Systematic Review of Smart Nanoplatforms in Liver, Breast, Kidney, and Brain Cancers: Targeted Delivery, Omics, and Therapy Response
Background: Liver, breast, kidney, and brain cancers remain major contributors to global cancer morbidity and mortality. Conventional therapies are limited by systemic toxicity, drug resistance, and tumor heterogeneity. Smart nanoplatforms offer targeted delivery, controlled release, and theranostic capabilities to address these challenges. Objective: This systematic review evaluates the development and clinical translation of smart nanoplatforms between 2019 and 2024, focusing on their design, omics integration, therapy response, and clinical outcomes in liver, breast, kidney, and brain cancers. Methods: Studies published between 2019 and 2024 were systematically analyzed, encompassing preclinical research, clinical trials, and multi-omics-guided nanoparticle strategies. Nanoplatforms were categorized into lipid-based, polymeric, inorganic, and hybrid/bioinspired systems.
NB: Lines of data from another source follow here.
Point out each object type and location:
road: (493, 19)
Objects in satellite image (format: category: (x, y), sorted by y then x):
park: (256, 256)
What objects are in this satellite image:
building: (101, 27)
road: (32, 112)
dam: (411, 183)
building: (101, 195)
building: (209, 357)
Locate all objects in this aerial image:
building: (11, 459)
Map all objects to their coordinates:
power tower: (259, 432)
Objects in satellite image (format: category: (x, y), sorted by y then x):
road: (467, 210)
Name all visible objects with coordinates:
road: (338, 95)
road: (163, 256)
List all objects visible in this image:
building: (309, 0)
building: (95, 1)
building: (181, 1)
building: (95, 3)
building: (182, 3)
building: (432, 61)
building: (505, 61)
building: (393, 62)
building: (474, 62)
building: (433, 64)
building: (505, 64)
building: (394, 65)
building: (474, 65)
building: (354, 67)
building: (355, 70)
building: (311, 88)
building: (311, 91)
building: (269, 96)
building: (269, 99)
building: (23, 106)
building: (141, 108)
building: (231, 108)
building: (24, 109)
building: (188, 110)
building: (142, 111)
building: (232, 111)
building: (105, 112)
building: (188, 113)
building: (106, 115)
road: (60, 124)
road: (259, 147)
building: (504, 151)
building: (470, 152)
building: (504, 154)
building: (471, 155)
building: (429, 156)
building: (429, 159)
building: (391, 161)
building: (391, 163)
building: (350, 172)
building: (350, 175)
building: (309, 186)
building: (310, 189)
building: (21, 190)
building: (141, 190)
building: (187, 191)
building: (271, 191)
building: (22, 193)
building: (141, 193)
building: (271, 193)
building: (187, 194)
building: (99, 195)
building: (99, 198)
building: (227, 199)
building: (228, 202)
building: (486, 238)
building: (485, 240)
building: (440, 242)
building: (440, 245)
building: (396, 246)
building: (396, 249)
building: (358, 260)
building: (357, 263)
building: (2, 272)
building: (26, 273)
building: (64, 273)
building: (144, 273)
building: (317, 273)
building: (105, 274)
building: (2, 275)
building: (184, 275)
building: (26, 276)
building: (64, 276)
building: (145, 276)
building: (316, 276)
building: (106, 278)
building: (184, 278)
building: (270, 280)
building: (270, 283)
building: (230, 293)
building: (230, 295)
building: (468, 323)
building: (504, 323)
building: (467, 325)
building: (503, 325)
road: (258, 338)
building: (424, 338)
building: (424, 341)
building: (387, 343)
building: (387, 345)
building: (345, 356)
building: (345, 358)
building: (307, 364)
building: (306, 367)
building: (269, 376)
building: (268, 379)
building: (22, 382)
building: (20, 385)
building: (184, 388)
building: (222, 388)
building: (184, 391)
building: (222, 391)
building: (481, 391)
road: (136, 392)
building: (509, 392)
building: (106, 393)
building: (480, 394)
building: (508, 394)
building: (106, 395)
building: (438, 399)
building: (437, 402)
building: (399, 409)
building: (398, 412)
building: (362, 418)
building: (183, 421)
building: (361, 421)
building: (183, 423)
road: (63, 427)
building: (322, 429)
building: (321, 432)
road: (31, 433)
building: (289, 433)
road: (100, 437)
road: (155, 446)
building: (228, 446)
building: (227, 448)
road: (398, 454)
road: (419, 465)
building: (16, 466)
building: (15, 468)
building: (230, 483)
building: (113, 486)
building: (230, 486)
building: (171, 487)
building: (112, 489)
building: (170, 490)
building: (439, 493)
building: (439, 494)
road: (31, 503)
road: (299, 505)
The review highlights therapy response, biomarker monitoring, and adaptive approaches informed by omics data. Results: Lipid-based and polymeric nanoparticles demonstrated enhanced tumor targeting and reduced systemic toxicity. Inorganic and hybrid/bioinspired platforms enabled imaging-guided therapy and immune evasion. Integration of genomics, transcriptomics, proteomics, and metabolomics with AI-driven analytics facilitated personalized therapy and adaptive treatment strategies. Clinical trials reported improved patient tolerability, quality of life, and preliminary survival benefits, though translational barriers—including tumor heterogeneity, blood–brain barrier penetration, manufacturing, and regulatory hurdles—remain significant. Conclusions: Smart nanoplatforms represent a transformative approach to precision oncology. The combination of targeted delivery, multi-omics guidance, and AI-driven therapy optimization has the potential to enhance treatment efficacy and patient-specific outcomes. Future research should focus on scalable manufacturing, regulatory standardization, and integration of innovative trial designs to accelerate clinical adoption.